→ PROBLEM DETAILS
Print each record that follows exactly, leaving the pictures behind.

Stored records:
****************

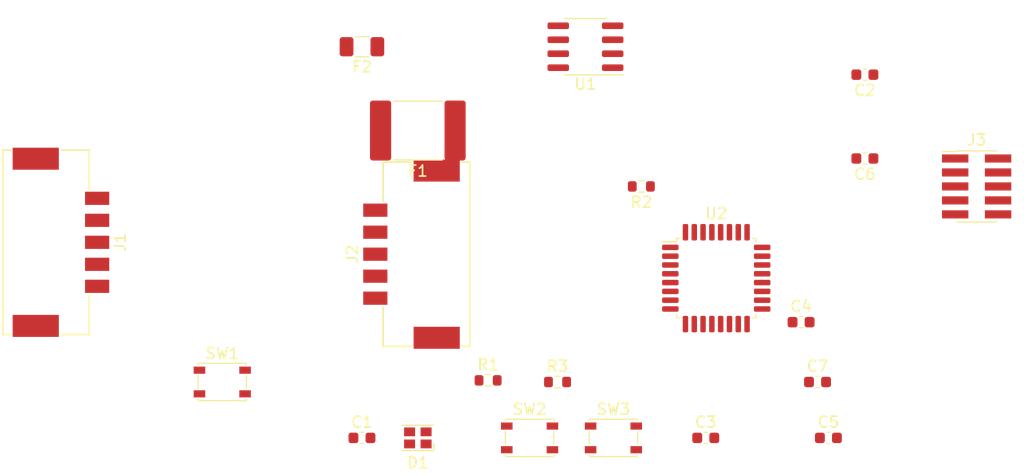
<source format=kicad_pcb>
(kicad_pcb (version 20211014) (generator pcbnew)

  (general
    (thickness 1.6)
  )

  (paper "A4")
  (layers
    (0 "F.Cu" signal)
    (31 "B.Cu" signal)
    (32 "B.Adhes" user "B.Adhesive")
    (33 "F.Adhes" user "F.Adhesive")
    (34 "B.Paste" user)
    (35 "F.Paste" user)
    (36 "B.SilkS" user "B.Silkscreen")
    (37 "F.SilkS" user "F.Silkscreen")
    (38 "B.Mask" user)
    (39 "F.Mask" user)
    (40 "Dwgs.User" user "User.Drawings")
    (41 "Cmts.User" user "User.Comments")
    (42 "Eco1.User" user "User.Eco1")
    (43 "Eco2.User" user "User.Eco2")
    (44 "Edge.Cuts" user)
    (45 "Margin" user)
    (46 "B.CrtYd" user "B.Courtyard")
    (47 "F.CrtYd" user "F.Courtyard")
    (48 "B.Fab" user)
    (49 "F.Fab" user)
  )

  (setup
    (pad_to_mask_clearance 0)
    (pcbplotparams
      (layerselection 0x00010fc_ffffffff)
      (disableapertmacros false)
      (usegerberextensions false)
      (usegerberattributes true)
      (usegerberadvancedattributes true)
      (creategerberjobfile true)
      (svguseinch false)
      (svgprecision 6)
      (excludeedgelayer true)
      (plotframeref false)
      (viasonmask false)
      (mode 1)
      (useauxorigin false)
      (hpglpennumber 1)
      (hpglpenspeed 20)
      (hpglpendiameter 15.000000)
      (dxfpolygonmode true)
      (dxfimperialunits true)
      (dxfusepcbnewfont true)
      (psnegative false)
      (psa4output false)
      (plotreference true)
      (plotvalue true)
      (plotinvisibletext false)
      (sketchpadsonfab false)
      (subtractmaskfromsilk false)
      (outputformat 1)
      (mirror false)
      (drillshape 1)
      (scaleselection 1)
      (outputdirectory "")
    )
  )

  (net 0 "")
  (net 1 "GND")
  (net 2 "+3V3")
  (net 3 "/RST")
  (net 4 "Net-(D1-Pad4)")
  (net 5 "Net-(D1-Pad3)")
  (net 6 "Net-(D1-Pad2)")
  (net 7 "Net-(F1-Pad2)")
  (net 8 "+12V")
  (net 9 "Net-(F2-Pad2)")
  (net 10 "/CAN/CANH")
  (net 11 "/CAN/CANL")
  (net 12 "Net-(J3-Pad6)")
  (net 13 "/LED_B")
  (net 14 "/LED_G")
  (net 15 "/LED_R")
  (net 16 "/DBG2")
  (net 17 "/DBG1")
  (net 18 "/CAN_TX")
  (net 19 "/CAN_RX")
  (net 20 "/NOGGIN/PA8")
  (net 21 "/NOGGIN/PB15")
  (net 22 "/NOGGIN/PB1")
  (net 23 "/NOGGIN/PB0")
  (net 24 "/NOGGIN/PA7")
  (net 25 "/NOGGIN/PA6")
  (net 26 "/NOGGIN/PA3")
  (net 27 "/NOGGIN/PA2")
  (net 28 "/NOGGIN/PA1")
  (net 29 "/NOGGIN/PA0")
  (net 30 "/NOGGIN/PA9(TX)")
  (net 31 "/NOGGIN/PA10(RX)")
  (net 32 "/NOGGIN/PA14-BOOT0(SWCLK)")
  (net 33 "/NOGGIN/PA13(SWDIO)")
  (net 34 "Net-(U1-Pad8)")
  (net 35 "Net-(U1-Pad5)")
  (net 36 "/NOGGIN/PB6")
  (net 37 "/NOGGIN/PD3")
  (net 38 "/NOGGIN/PD2")
  (net 39 "/NOGGIN/PA12")
  (net 40 "/NOGGIN/PA11")
  (net 41 "/NOGGIN/PA5")
  (net 42 "/NOGGIN/PA4")

  (footprint "Capacitor_SMD:C_0603_1608Metric" (layer "F.Cu") (at 134.62 109.22))

  (footprint "LED_SMD:LED_Cree-PLCC4_2x2mm_CW" (layer "F.Cu") (at 139.7 109.22 180))

  (footprint "Fuse:Fuse_2920_7451Metric" (layer "F.Cu") (at 139.7 81.28 180))

  (footprint "Fuse:Fuse_1206_3216Metric" (layer "F.Cu") (at 134.62 73.66 180))

  (footprint "extraparts:Molex_DuraClik_Vert_5pin" (layer "F.Cu") (at 101.965 91.44 -90))

  (footprint "extraparts:Molex_DuraClik_Vert_5pin" (layer "F.Cu") (at 144.415 92.519999 90))

  (footprint "Resistor_SMD:R_0603_1608Metric" (layer "F.Cu") (at 146.09 103.99))

  (footprint "Resistor_SMD:R_0603_1608Metric" (layer "F.Cu") (at 160.02 86.36 180))

  (footprint "Resistor_SMD:R_0603_1608Metric" (layer "F.Cu") (at 152.4 104.14))

  (footprint "Button_Switch_SMD:SW_SPST_PTS810" (layer "F.Cu") (at 121.92 104.14))

  (footprint "Button_Switch_SMD:SW_SPST_PTS810" (layer "F.Cu") (at 149.86 109.22))

  (footprint "Button_Switch_SMD:SW_SPST_PTS810" (layer "F.Cu") (at 157.48 109.22))

  (footprint "Package_SO:SOIC-8_3.9x4.9mm_P1.27mm" (layer "F.Cu") (at 154.94 73.66 180))

  (footprint "Capacitor_SMD:C_0603_1608Metric" (layer "F.Cu") (at 180.34 76.2 180))

  (footprint "Capacitor_SMD:C_0603_1608Metric" (layer "F.Cu") (at 165.875 109.22))

  (footprint "Capacitor_SMD:C_0603_1608Metric" (layer "F.Cu") (at 174.54 98.7))

  (footprint "Capacitor_SMD:C_0603_1608Metric" (layer "F.Cu") (at 177.025 109.22))

  (footprint "Capacitor_SMD:C_0603_1608Metric" (layer "F.Cu") (at 180.34 83.82 180))

  (footprint "Capacitor_SMD:C_0603_1608Metric" (layer "F.Cu") (at 176.035 104.14))

  (footprint "Connector_PinHeader_1.27mm:PinHeader_2x05_P1.27mm_Vertical_SMD" (layer "F.Cu") (at 190.5 86.36))

  (footprint "Package_QFP:LQFP-32_7x7mm_P0.8mm" (layer "F.Cu") (at 166.83 94.7))

)

</source>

****************

→ WRITTEN RESPONSE
<source format=kicad_pcb>
(kicad_pcb (version 20211014) (generator pcbnew)

  (general
    (thickness 1.6)
  )

  (paper "A4")
  (layers
    (0 "F.Cu" signal)
    (31 "B.Cu" signal)
    (32 "B.Adhes" user "B.Adhesive")
    (33 "F.Adhes" user "F.Adhesive")
    (34 "B.Paste" user)
    (35 "F.Paste" user)
    (36 "B.SilkS" user "B.Silkscreen")
    (37 "F.SilkS" user "F.Silkscreen")
    (38 "B.Mask" user)
    (39 "F.Mask" user)
    (40 "Dwgs.User" user "User.Drawings")
    (41 "Cmts.User" user "User.Comments")
    (42 "Eco1.User" user "User.Eco1")
    (43 "Eco2.User" user "User.Eco2")
    (44 "Edge.Cuts" user)
    (45 "Margin" user)
    (46 "B.CrtYd" user "B.Courtyard")
    (47 "F.CrtYd" user "F.Courtyard")
    (48 "B.Fab" user)
    (49 "F.Fab" user)
  )

  (setup
    (pad_to_mask_clearance 0)
    (pcbplotparams
      (layerselection 0x00010fc_ffffffff)
      (disableapertmacros false)
      (usegerberextensions false)
      (usegerberattributes true)
      (usegerberadvancedattributes true)
      (creategerberjobfile true)
      (svguseinch false)
      (svgprecision 6)
      (excludeedgelayer true)
      (plotframeref false)
      (viasonmask false)
      (mode 1)
      (useauxorigin false)
      (hpglpennumber 1)
      (hpglpenspeed 20)
      (hpglpendiameter 15.000000)
      (dxfpolygonmode true)
      (dxfimperialunits true)
      (dxfusepcbnewfont true)
      (psnegative false)
      (psa4output false)
      (plotreference true)
      (plotvalue true)
      (plotinvisibletext false)
      (sketchpadsonfab false)
      (subtractmaskfromsilk false)
      (outputformat 1)
      (mirror false)
      (drillshape 1)
      (scaleselection 1)
      (outputdirectory "")
    )
  )

  (net 0 "")
  (net 1 "GND")
  (net 2 "+3V3")
  (net 3 "/RST")
  (net 4 "Net-(D1-Pad4)")
  (net 5 "Net-(D1-Pad3)")
  (net 6 "Net-(D1-Pad2)")
  (net 7 "Net-(F1-Pad2)")
  (net 8 "+12V")
  (net 9 "Net-(F2-Pad2)")
  (net 10 "/CAN/CANH")
  (net 11 "/CAN/CANL")
  (net 12 "Net-(J3-Pad6)")
  (net 13 "/LED_B")
  (net 14 "/LED_G")
  (net 15 "/LED_R")
  (net 16 "/DBG2")
  (net 17 "/DBG1")
  (net 18 "/CAN_TX")
  (net 19 "/CAN_RX")
  (net 20 "/NOGGIN/PA8")
  (net 21 "/NOGGIN/PB15")
  (net 22 "/NOGGIN/PB1")
  (net 23 "/NOGGIN/PB0")
  (net 24 "/NOGGIN/PA7")
  (net 25 "/NOGGIN/PA6")
  (net 26 "/NOGGIN/PA3")
  (net 27 "/NOGGIN/PA2")
  (net 28 "/NOGGIN/PA1")
  (net 29 "/NOGGIN/PA0")
  (net 30 "/NOGGIN/PA9(TX)")
  (net 31 "/NOGGIN/PA10(RX)")
  (net 32 "/NOGGIN/PA14-BOOT0(SWCLK)")
  (net 33 "/NOGGIN/PA13(SWDIO)")
  (net 34 "Net-(U1-Pad8)")
  (net 35 "Net-(U1-Pad5)")
  (net 36 "/NOGGIN/PB6")
  (net 37 "/NOGGIN/PD3")
  (net 38 "/NOGGIN/PD2")
  (net 39 "/NOGGIN/PA12")
  (net 40 "/NOGGIN/PA11")
  (net 41 "/NOGGIN/PA5")
  (net 42 "/NOGGIN/PA4")

  (footprint "Capacitor_SMD:C_0603_1608Metric" (layer "F.Cu") (at 134.62 109.22))

  (footprint "LED_SMD:LED_Cree-PLCC4_2x2mm_CW" (layer "F.Cu") (at 139.7 109.22 180))

  (footprint "Fuse:Fuse_2920_7451Metric" (layer "F.Cu") (at 139.7 81.28 180))

  (footprint "Fuse:Fuse_1206_3216Metric" (layer "F.Cu") (at 134.62 73.66 180))

  (footprint "extraparts:Molex_DuraClik_Vert_5pin" (layer "F.Cu") (at 101.965 91.44 -90))

  (footprint "extraparts:Molex_DuraClik_Vert_5pin" (layer "F.Cu") (at 144.415 92.519999 90))

  (footprint "Resistor_SMD:R_0603_1608Metric" (layer "F.Cu") (at 146.09 103.99))

  (footprint "Resistor_SMD:R_0603_1608Metric" (layer "F.Cu") (at 160.02 86.36 180))

  (footprint "Resistor_SMD:R_0603_1608Metric" (layer "F.Cu") (at 152.4 104.14))

  (footprint "Button_Switch_SMD:SW_SPST_PTS810" (layer "F.Cu") (at 121.92 104.14))

  (footprint "Button_Switch_SMD:SW_SPST_PTS810" (layer "F.Cu") (at 149.86 109.22))

  (footprint "Button_Switch_SMD:SW_SPST_PTS810" (layer "F.Cu") (at 157.48 109.22))

  (footprint "Package_SO:SOIC-8_3.9x4.9mm_P1.27mm" (layer "F.Cu") (at 154.94 73.66 180))

  (footprint "Capacitor_SMD:C_0603_1608Metric" (layer "F.Cu") (at 180.34 76.2 180))

  (footprint "Capacitor_SMD:C_0603_1608Metric" (layer "F.Cu") (at 165.875 109.22))

  (footprint "Capacitor_SMD:C_0603_1608Metric" (layer "F.Cu") (at 174.54 98.7))

  (footprint "Capacitor_SMD:C_0603_1608Metric" (layer "F.Cu") (at 177.025 109.22))

  (footprint "Capacitor_SMD:C_0603_1608Metric" (layer "F.Cu") (at 180.34 83.82 180))

  (footprint "Capacitor_SMD:C_0603_1608Metric" (layer "F.Cu") (at 176.035 104.14))

  (footprint "Connector_PinHeader_1.27mm:PinHeader_2x05_P1.27mm_Vertical_SMD" (layer "F.Cu") (at 190.5 86.36))

  (footprint "Package_QFP:LQFP-32_7x7mm_P0.8mm" (layer "F.Cu") (at 166.83 94.7))

)

</source>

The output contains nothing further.